ABOUT THIS EXERCISE
Where does the word "Include" occur in the data below? Copy each line that holds it.

[Dataset entries]

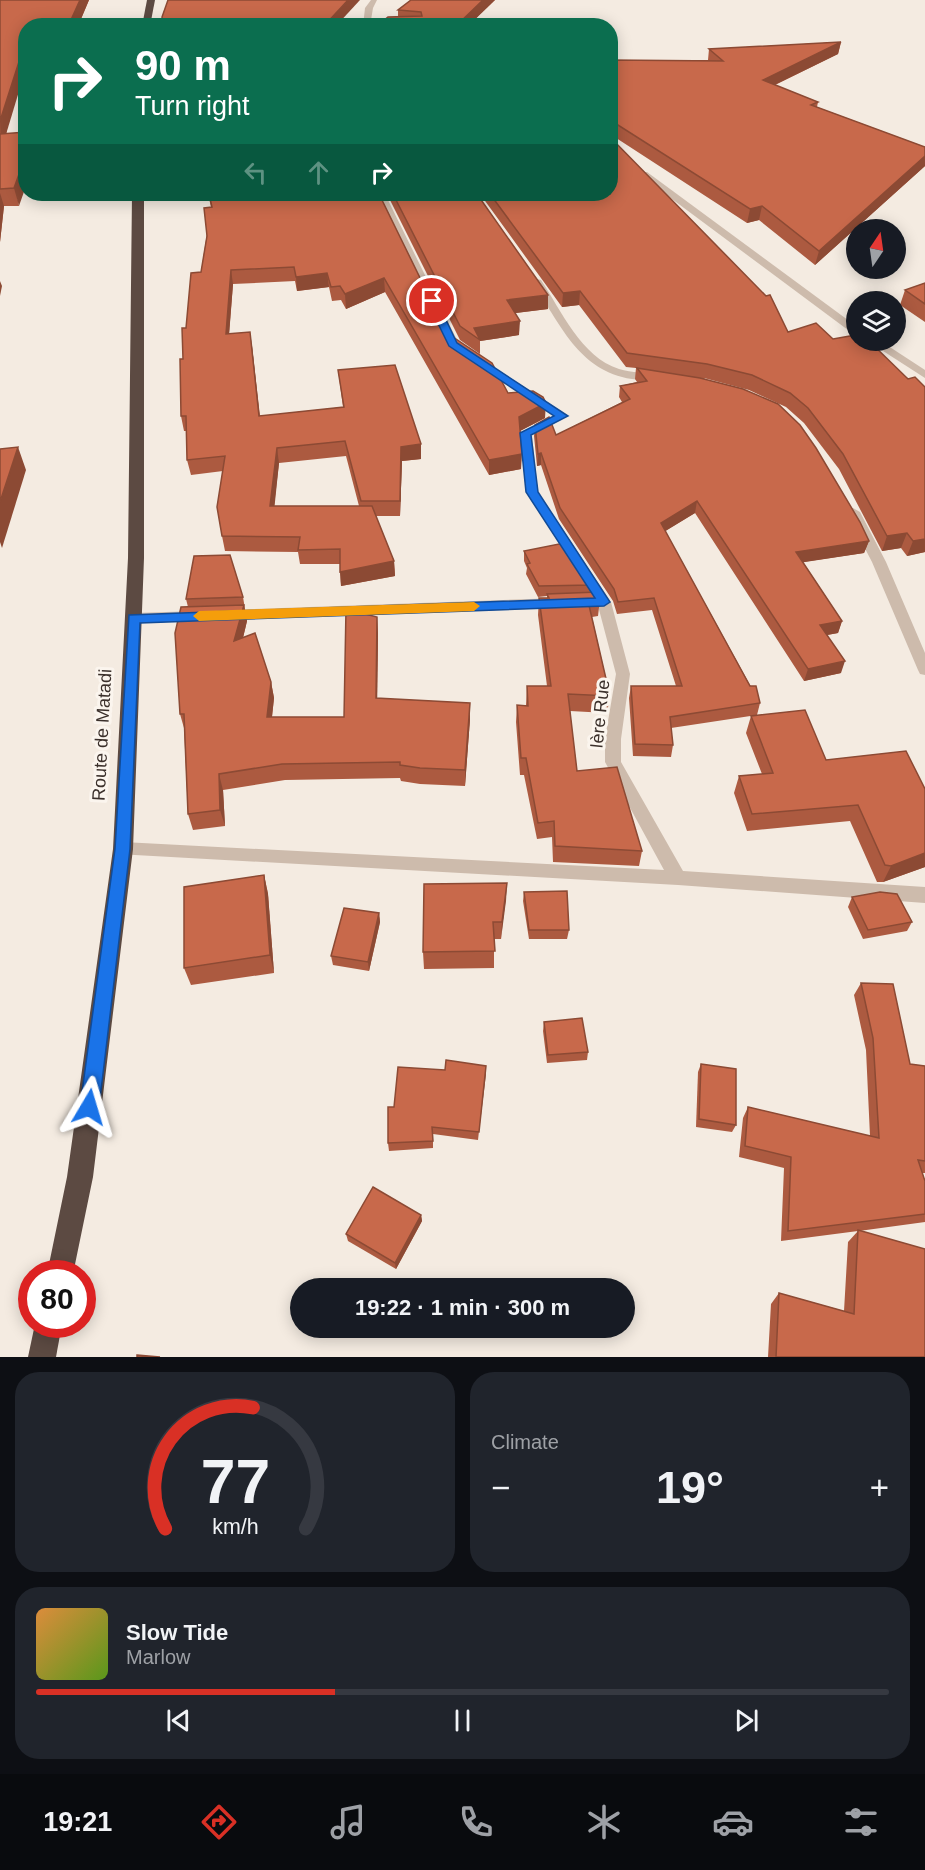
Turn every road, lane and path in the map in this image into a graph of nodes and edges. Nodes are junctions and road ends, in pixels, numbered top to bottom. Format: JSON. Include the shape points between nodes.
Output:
{"nodes":[{"id":1,"x":151,"y":0,"type":"edge"},
{"id":2,"x":374,"y":0,"type":"edge"},
{"id":3,"x":148,"y":18,"type":"edge"},
{"id":4,"x":368,"y":18,"type":"edge"},
{"id":5,"x":637,"y":167,"type":"edge"},
{"id":6,"x":138,"y":201,"type":"edge"},
{"id":7,"x":383,"y":201,"type":"edge"},
{"id":8,"x":530,"y":271,"type":"edge"},
{"id":9,"x":846,"y":323,"type":"edge"},
{"id":10,"x":888,"y":351,"type":"edge"},
{"id":11,"x":924,"y":374,"type":"edge"},
{"id":12,"x":665,"y":380,"type":"edge"},
{"id":13,"x":844,"y":496,"type":"edge"},
{"id":14,"x":569,"y":603,"type":"edge"},
{"id":15,"x":133,"y":618,"type":"junction"},
{"id":16,"x":925,"y":670,"type":"edge"},
{"id":17,"x":123,"y":849,"type":"junction"},
{"id":18,"x":678,"y":878,"type":"junction"},
{"id":19,"x":925,"y":895,"type":"edge"},
{"id":20,"x":63,"y":1260,"type":"edge"},
{"id":21,"x":46,"y":1338,"type":"edge"},
{"id":22,"x":42,"y":1357,"type":"edge"}],
"edges":[{"from":1,"to":3,"type":"highway"},
{"from":2,"to":4,"type":"street"},
{"from":5,"to":9,"type":"street"},
{"from":6,"to":15,"type":"highway","name":"Route de Matadi"},
{"from":7,"to":18,"type":"street","name":"Ière Rue","via":[[453,344],[562,416],[526,433],[532,492],[598,602],[623,674],[614,762]]},
{"from":8,"to":12,"type":"street","via":[[584,350],[601,365]]},
{"from":10,"to":11,"type":"street"},
{"from":13,"to":16,"type":"street","via":[[879,562]]},
{"from":14,"to":15,"type":"street"},
{"from":15,"to":17,"type":"highway","name":"Route de Matadi"},
{"from":17,"to":18,"type":"street"},
{"from":17,"to":20,"type":"highway","name":"Route de Matadi","via":[[80,1177]]},
{"from":18,"to":19,"type":"street"},
{"from":21,"to":22,"type":"highway"}]}
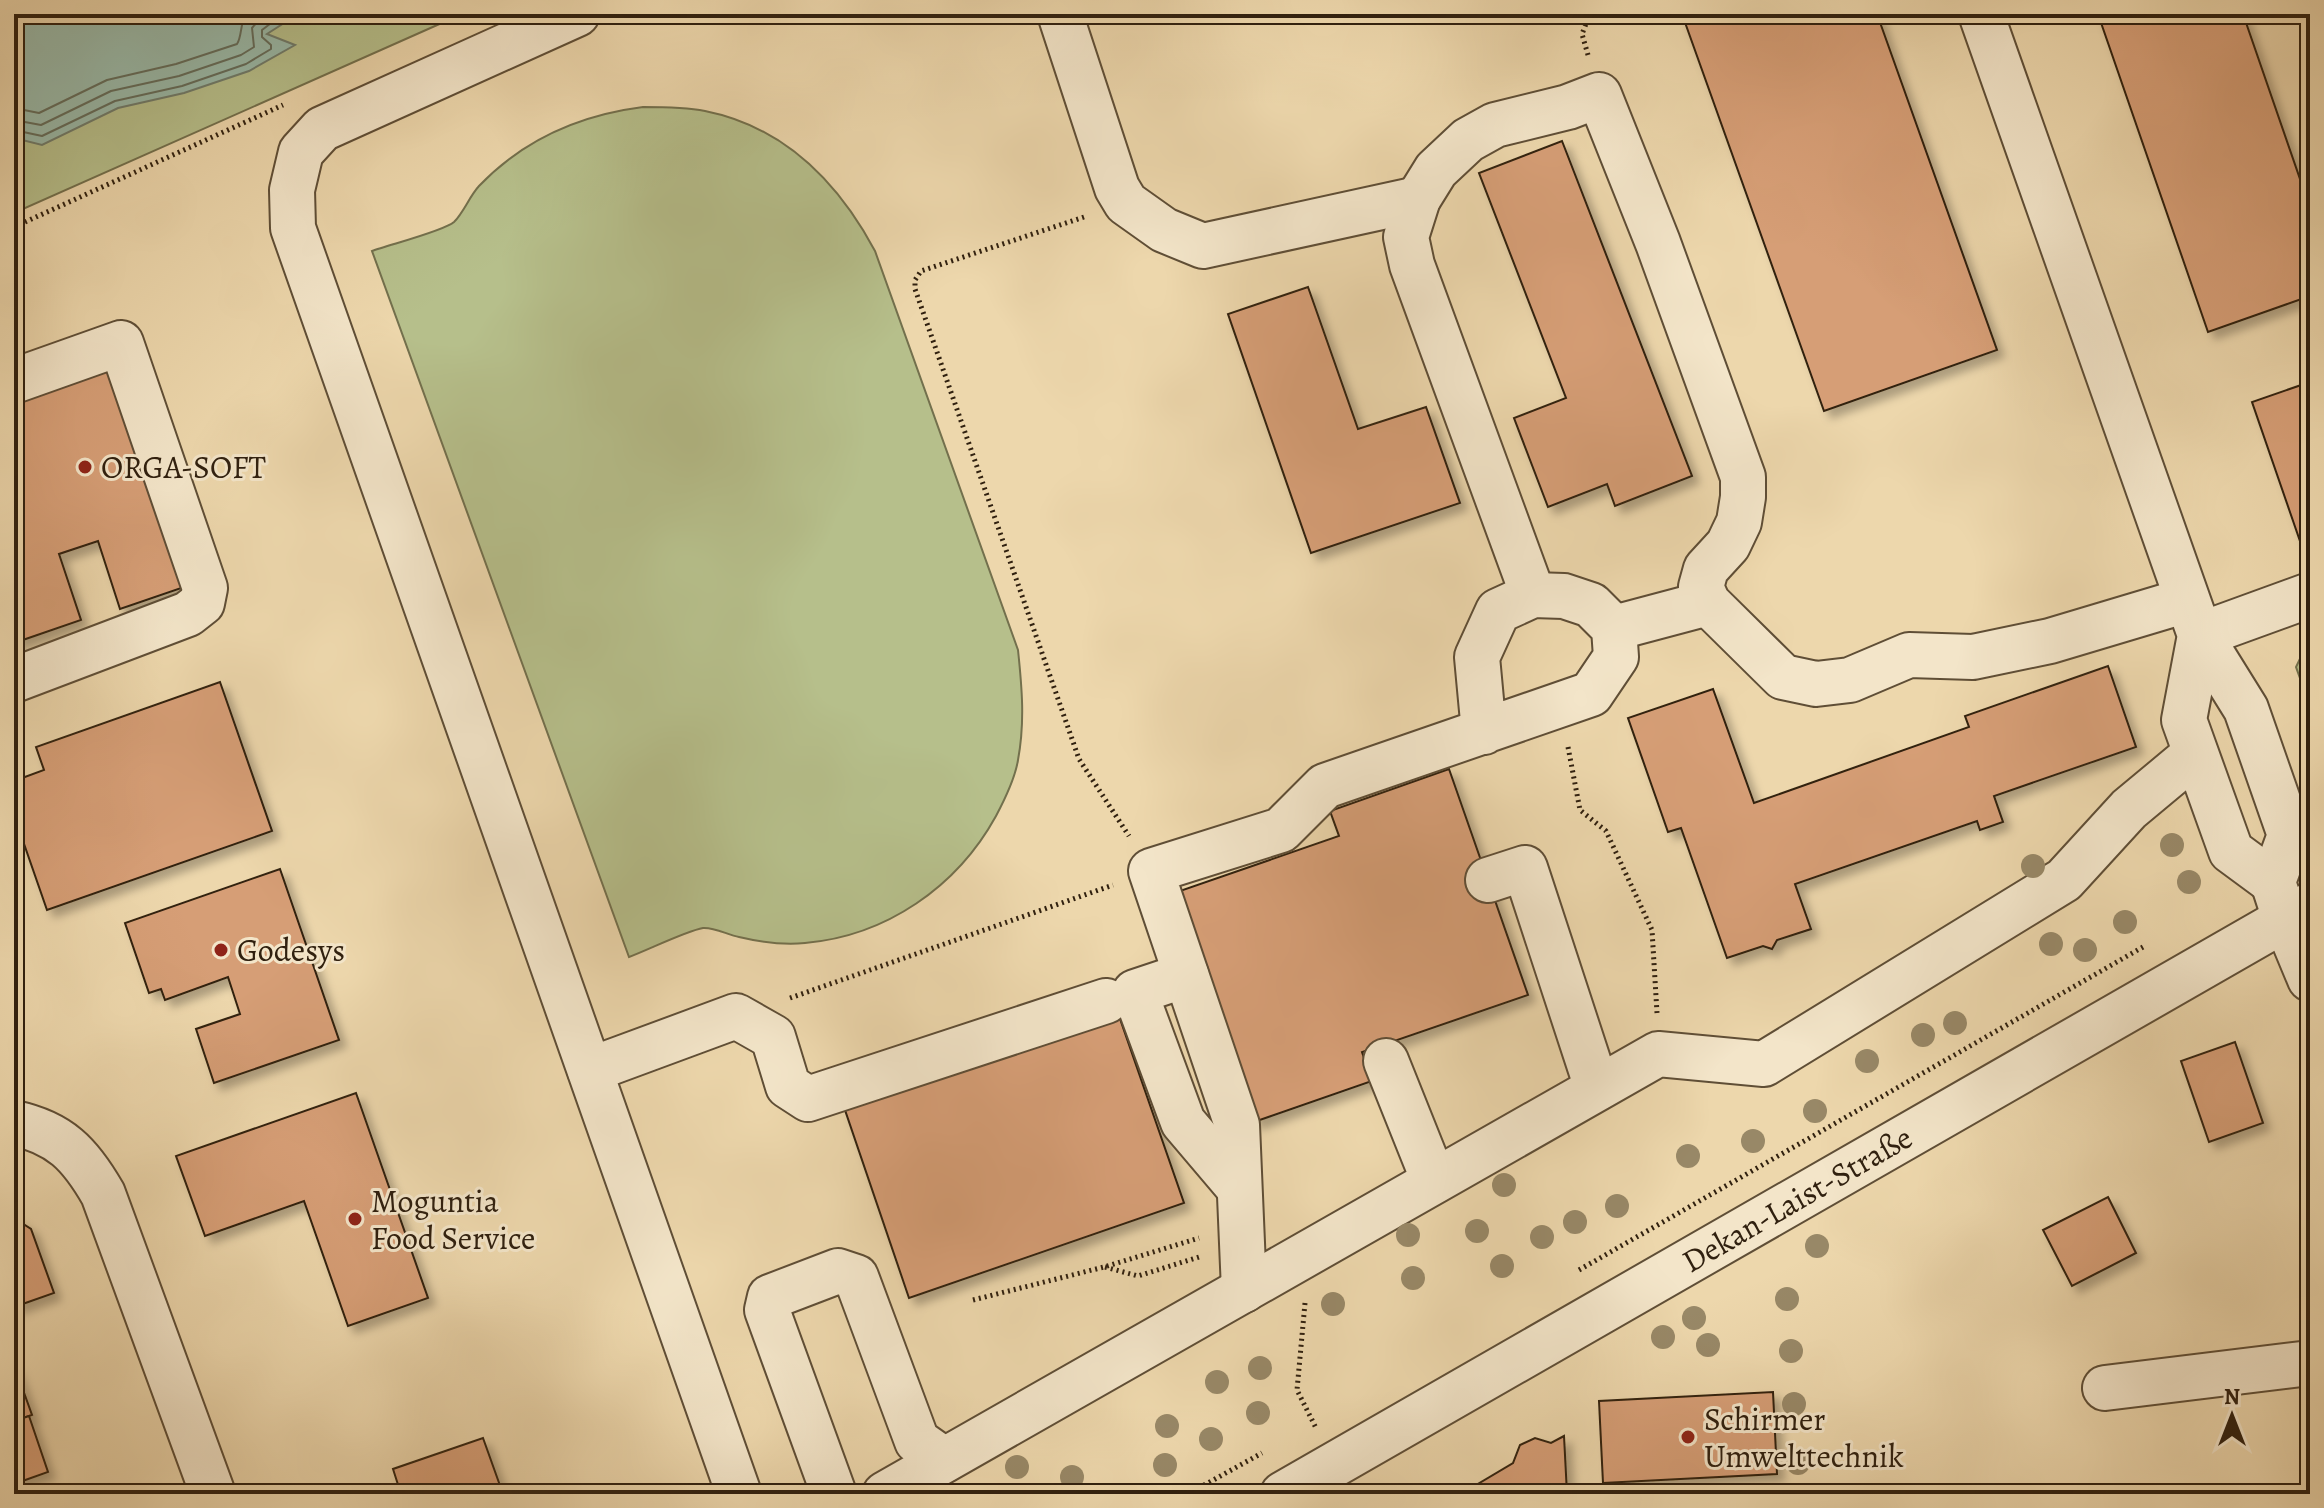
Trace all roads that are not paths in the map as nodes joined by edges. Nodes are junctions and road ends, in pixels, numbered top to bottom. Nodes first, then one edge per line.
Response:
1 (577, 14) edge
2 (1060, 14) edge
3 (1981, 14) edge
4 (1418, 199) junction
5 (14, 381) edge
6 (1533, 595) junction
7 (2310, 595) edge
8 (1708, 603) junction
9 (2194, 618) junction
10 (1614, 628) junction
11 (14, 680) edge
12 (1484, 732) junction
13 (2195, 754) junction
14 (1488, 880) dead end
15 (2289, 902) edge
16 (2310, 979) edge
17 (1106, 1001) dead end
18 (1386, 1061) dead end
19 (590, 1070) junction
20 (1597, 1088) junction
21 (14, 1123) edge
22 (1434, 1181) junction
23 (1244, 1290) junction
24 (2310, 1363) edge
25 (2105, 1388) dead end
26 (944, 1460) junction
27 (213, 1494) edge
28 (739, 1494) edge
29 (834, 1494) edge
30 (885, 1494) edge
31 (1283, 1494) edge

1 - 19 street
2 - 4 street
3 - 9 street
4 - 6 street
4 - 8 street
5 - 11 street
6 - 10 street
6 - 12 street
7 - 9 street
8 - 9 street
8 - 10 street
9 - 13 street
9 - 15 street
10 - 12 street
12 - 23 street
13 - 15 street
13 - 20 street
14 - 20 street
15 - 16 street
15 - 31 street, Dekan-Laist-Straße
17 - 19 street
18 - 22 street
19 - 28 street
20 - 22 street
21 - 27 street
22 - 23 street
23 - 26 street
24 - 25 street
26 - 29 street
26 - 30 street

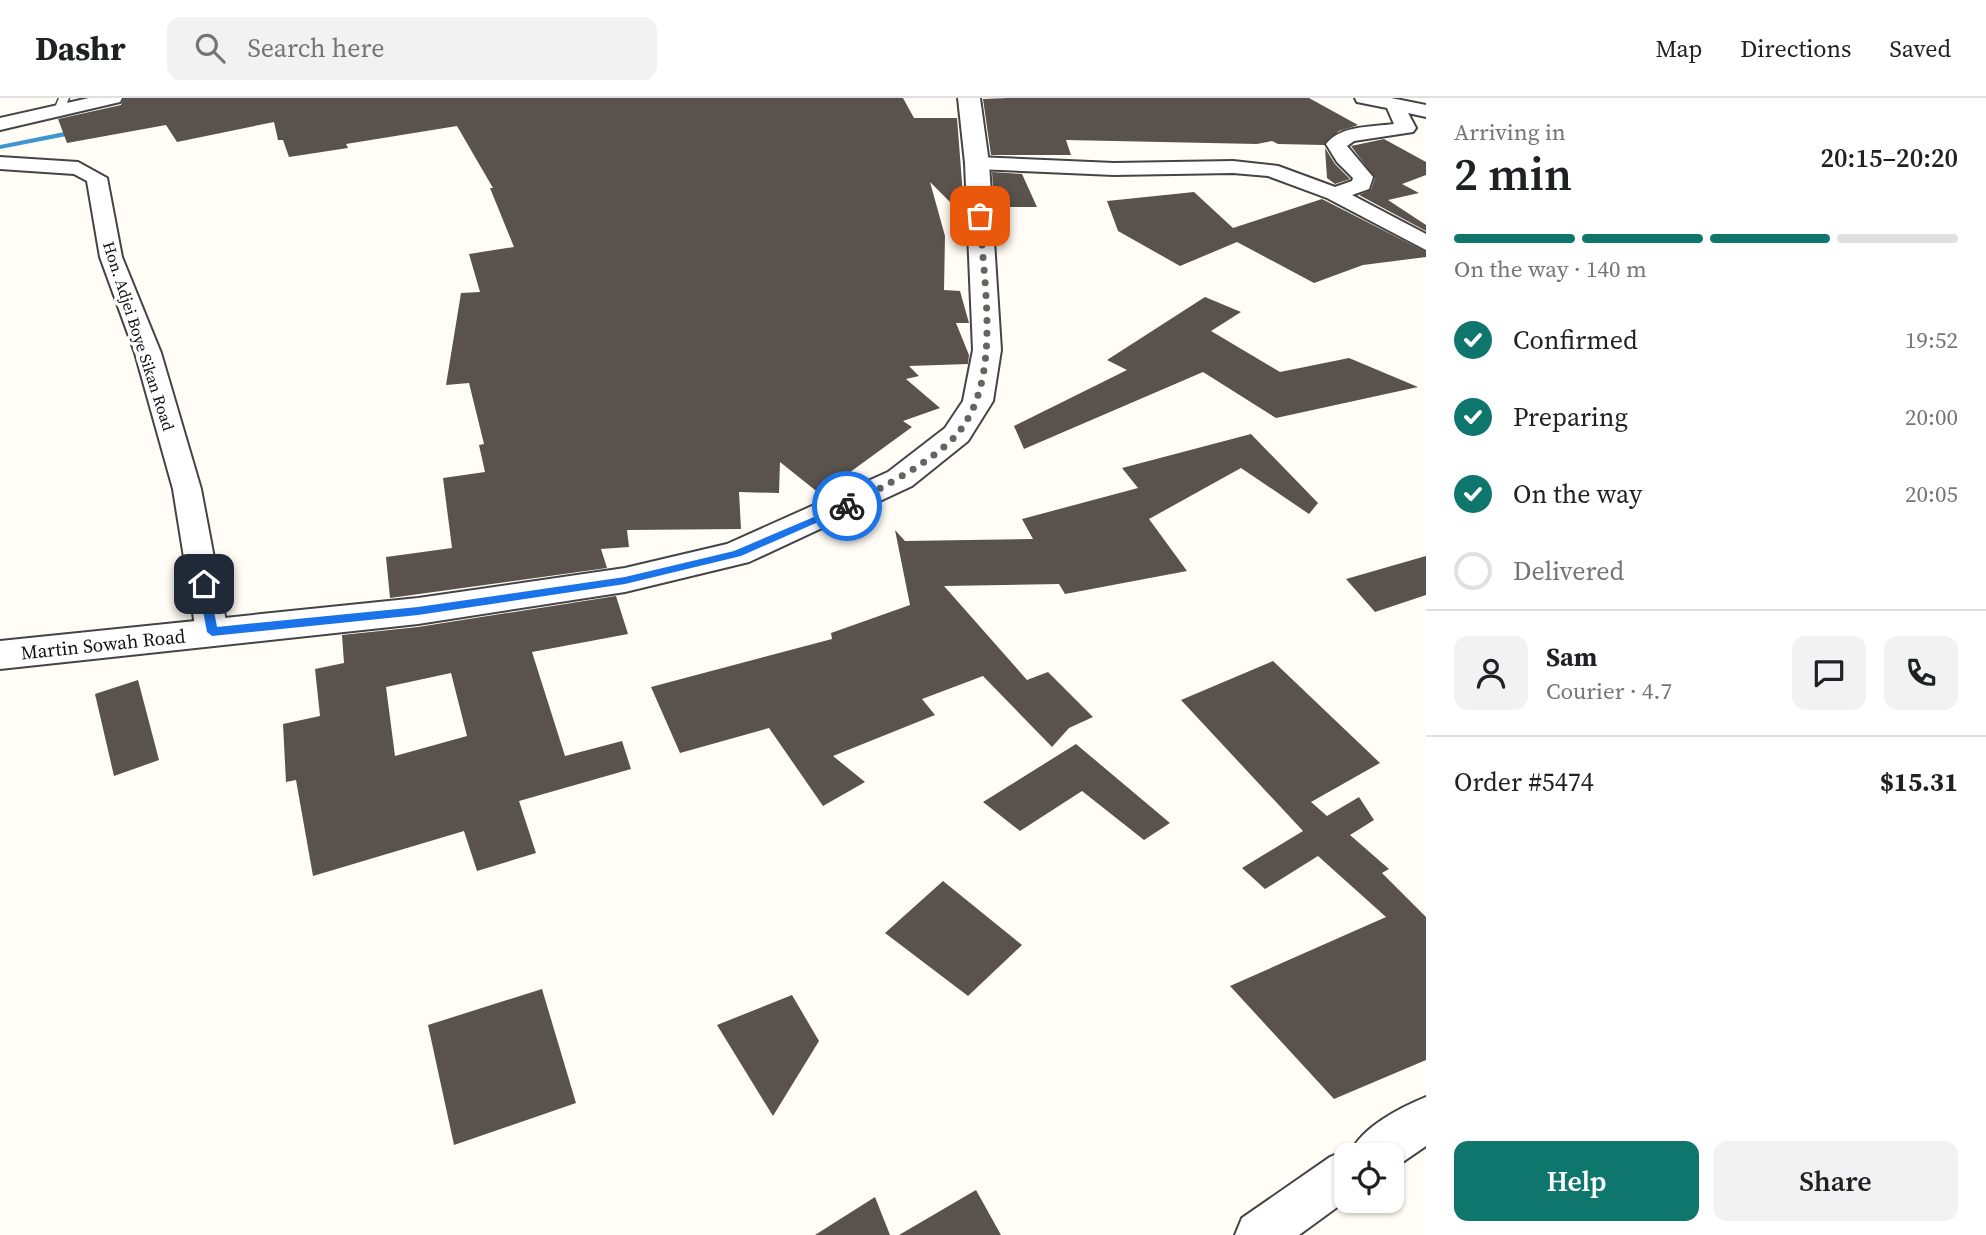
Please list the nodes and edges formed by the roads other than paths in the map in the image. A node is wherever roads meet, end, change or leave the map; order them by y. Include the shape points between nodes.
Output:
1 (113, 98) edge
2 (969, 98) edge
3 (1364, 98) edge
4 (62, 104) edge
5 (1395, 106) junction
6 (1426, 111) edge
7 (0, 124) edge
8 (0, 163) edge
9 (977, 163) junction
10 (1334, 194) junction
11 (1426, 243) edge
12 (212, 632) junction
13 (0, 655) edge
14 (1426, 1119) edge
15 (1391, 1143) edge
16 (1334, 1182) edge
17 (1259, 1235) edge

1 - 4 street
2 - 9 street, Martin Sowah Road
3 - 5 street
4 - 7 street
5 - 6 street
5 - 10 street via 1406,128 1349,136 1336,144 1363,177 1362,185
8 - 12 street, Hon. Adjei Boye Sikan Road via 78,168 97,178 111,257 148,353 187,489
9 - 10 street via 1271,170
9 - 12 street, Martin Sowah Road via 987,350 978,401 957,435 900,479 737,554 637,578 418,611
10 - 11 street
12 - 13 street, Martin Sowah Road
14 - 15 street
16 - 17 street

ANSWER TO THIS PROBLEM
Turn every road, lane and path in the map in this image into a graph of nodes and edges. Nodes are junctions and road ends, in pixels, numbered top to bottom. Format: JSON. Include the shape points between nodes.
Please list the nodes and edges formed by the roads other than paths in the map in the image. A node is wherever roads meet, end, change or leave the map; order them by y. Include the shape points between nodes.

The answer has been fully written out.